Look what happens with
A love like that,
It lights the Whole Sky
—Author unknown, often misattributed to Hafiz
Fourth, love is neither permanent nor stable. This is perhaps the most dangerous misunderstanding to cope with. We can try to lock it up in legal agreements, ceremonies, romantic songs, and social norms, but nothing can stabilize love. The energy between two separate people, whose individual freedoms, wealth, urges, and dreams have been constrained, for better or worse, will always be dynamic. Love is alive, always thriving and dying.
The only antidote is for both partners to know this and stay clear-eyed and honest about the fact that they are not the relationship. The relationship is a separate, fragile, living thing. There are always three entities involved - each partner plus the relationship itself.

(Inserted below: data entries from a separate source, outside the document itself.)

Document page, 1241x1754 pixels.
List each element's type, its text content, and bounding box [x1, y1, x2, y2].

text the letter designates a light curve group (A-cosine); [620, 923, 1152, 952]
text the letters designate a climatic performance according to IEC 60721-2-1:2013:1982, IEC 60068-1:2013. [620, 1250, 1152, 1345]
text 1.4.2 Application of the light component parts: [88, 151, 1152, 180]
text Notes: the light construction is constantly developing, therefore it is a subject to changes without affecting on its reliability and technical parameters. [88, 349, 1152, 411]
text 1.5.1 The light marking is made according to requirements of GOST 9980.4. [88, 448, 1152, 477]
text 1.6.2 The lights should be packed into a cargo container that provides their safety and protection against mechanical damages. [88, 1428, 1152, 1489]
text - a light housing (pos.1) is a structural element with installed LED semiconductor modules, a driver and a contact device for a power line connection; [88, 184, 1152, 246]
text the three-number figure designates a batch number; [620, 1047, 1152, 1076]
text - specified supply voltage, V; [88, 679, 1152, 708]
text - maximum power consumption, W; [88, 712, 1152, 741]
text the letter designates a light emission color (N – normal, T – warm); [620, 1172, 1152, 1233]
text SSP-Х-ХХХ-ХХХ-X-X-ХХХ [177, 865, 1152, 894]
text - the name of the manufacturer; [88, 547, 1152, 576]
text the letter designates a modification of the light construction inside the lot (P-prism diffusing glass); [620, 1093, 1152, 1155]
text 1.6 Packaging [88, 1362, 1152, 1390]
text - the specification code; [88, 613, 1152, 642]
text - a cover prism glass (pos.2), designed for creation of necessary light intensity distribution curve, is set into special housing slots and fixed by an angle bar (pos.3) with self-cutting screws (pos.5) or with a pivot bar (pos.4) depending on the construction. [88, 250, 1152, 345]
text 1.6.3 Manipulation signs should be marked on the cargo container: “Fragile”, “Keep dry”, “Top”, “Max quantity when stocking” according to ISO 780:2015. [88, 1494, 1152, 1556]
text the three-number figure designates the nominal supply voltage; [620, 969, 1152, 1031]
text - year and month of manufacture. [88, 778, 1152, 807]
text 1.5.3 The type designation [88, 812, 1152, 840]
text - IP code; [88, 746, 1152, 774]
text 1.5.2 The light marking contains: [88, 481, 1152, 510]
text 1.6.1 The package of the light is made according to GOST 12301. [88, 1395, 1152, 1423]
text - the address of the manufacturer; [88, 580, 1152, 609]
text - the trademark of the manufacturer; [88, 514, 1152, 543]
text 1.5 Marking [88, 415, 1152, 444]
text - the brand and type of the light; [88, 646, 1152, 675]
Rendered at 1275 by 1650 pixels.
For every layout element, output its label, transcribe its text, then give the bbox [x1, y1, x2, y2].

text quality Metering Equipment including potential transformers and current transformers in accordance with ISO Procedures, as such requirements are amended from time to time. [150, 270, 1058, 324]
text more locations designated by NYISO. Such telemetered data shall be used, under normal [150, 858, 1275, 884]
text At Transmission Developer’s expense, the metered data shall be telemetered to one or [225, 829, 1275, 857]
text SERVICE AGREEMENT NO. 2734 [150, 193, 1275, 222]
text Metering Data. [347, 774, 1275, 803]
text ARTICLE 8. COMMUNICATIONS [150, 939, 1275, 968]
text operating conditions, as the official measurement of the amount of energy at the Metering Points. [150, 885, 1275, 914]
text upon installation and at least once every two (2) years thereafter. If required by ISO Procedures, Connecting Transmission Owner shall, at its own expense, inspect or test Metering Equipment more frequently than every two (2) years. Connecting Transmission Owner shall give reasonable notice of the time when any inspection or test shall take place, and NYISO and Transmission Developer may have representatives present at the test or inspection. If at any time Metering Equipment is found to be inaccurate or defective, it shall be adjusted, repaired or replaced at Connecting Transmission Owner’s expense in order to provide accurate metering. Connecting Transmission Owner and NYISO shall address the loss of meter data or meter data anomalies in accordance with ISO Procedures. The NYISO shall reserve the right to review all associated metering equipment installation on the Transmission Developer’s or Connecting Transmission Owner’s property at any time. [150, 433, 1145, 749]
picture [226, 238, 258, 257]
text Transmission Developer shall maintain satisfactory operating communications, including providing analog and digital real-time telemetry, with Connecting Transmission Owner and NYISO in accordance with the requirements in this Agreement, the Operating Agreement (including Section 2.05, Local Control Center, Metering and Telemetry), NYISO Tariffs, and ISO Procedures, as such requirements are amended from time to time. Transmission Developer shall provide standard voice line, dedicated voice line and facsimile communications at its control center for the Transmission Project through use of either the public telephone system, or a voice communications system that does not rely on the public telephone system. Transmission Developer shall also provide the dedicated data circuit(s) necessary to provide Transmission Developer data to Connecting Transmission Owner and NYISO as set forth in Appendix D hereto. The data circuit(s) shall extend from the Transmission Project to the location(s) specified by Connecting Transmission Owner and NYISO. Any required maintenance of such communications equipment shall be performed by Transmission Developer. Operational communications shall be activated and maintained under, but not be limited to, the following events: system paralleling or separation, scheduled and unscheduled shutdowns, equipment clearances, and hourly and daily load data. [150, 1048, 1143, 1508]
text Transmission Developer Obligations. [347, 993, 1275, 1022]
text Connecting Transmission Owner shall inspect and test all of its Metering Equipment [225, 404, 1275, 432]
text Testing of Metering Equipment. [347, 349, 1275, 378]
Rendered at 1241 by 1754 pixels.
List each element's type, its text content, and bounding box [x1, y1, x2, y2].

Fifth, nobody can escape the pain of being in love. To love is to risk heartbreak, but it is probably worth it. Nobody can guarantee they won’t hurt or get hurt, and they should be wary of such promises. If our intention is to live a full life and to slowly and patiently attain a deeper wisdom, then we can expect to endure love’s pain along the way. Herman Hesse and Margaret Atwood both wrote about this:
“Oh, love isn't there to make us happy. I believe it exists to show us how much we can endure.”
— Hermann Hesse
“Love blurs your vision; but after it recedes, you can see more clearly than ever. It's like the tide going out, revealing whatever's been thrown away and sunk: broken bottles, old gloves, rusting pop cans, nibbled fishbodies, bones. This is the kind of thing you see if you sit in the darkness with open eyes, not knowing the future.”
― Margaret Atwood
Sixth, we cannot hope to change somebody in order to love them more. Think about the logic of trying this. You spend a lifetime searching for the right person, the perfect one, and then when you decide you’ve found them, you start trying to improve them. What was the point of searching so hard, if you’re now planning to bend them to your own preferences? It never works anyway. It’s far easier to change yourself than to try to change someone else, and then feel disappointed when they revert to who they are.
In all these ways, and many more, love is misunderstood and likely to cause suffering and heartbreak. Perhaps three important principles emerge though: giving, freedom, and impermanence. A love that is rooted in these three soils is worth wanting.
Giving is saying, ‘Ti voglio bene,’ or ‘I want your good,’ and truly meaning it.
Freedom is cutting someone free unconditionally while continuing to support their dreams.
Impermanence is committing fully to a love that is neither stable nor guaranteed.
If Dex and Em had rooted their love in giving, freedom, and impermanence, they might have lived happily ever after. But nobody wants to watch fourteen episodes of that TV show.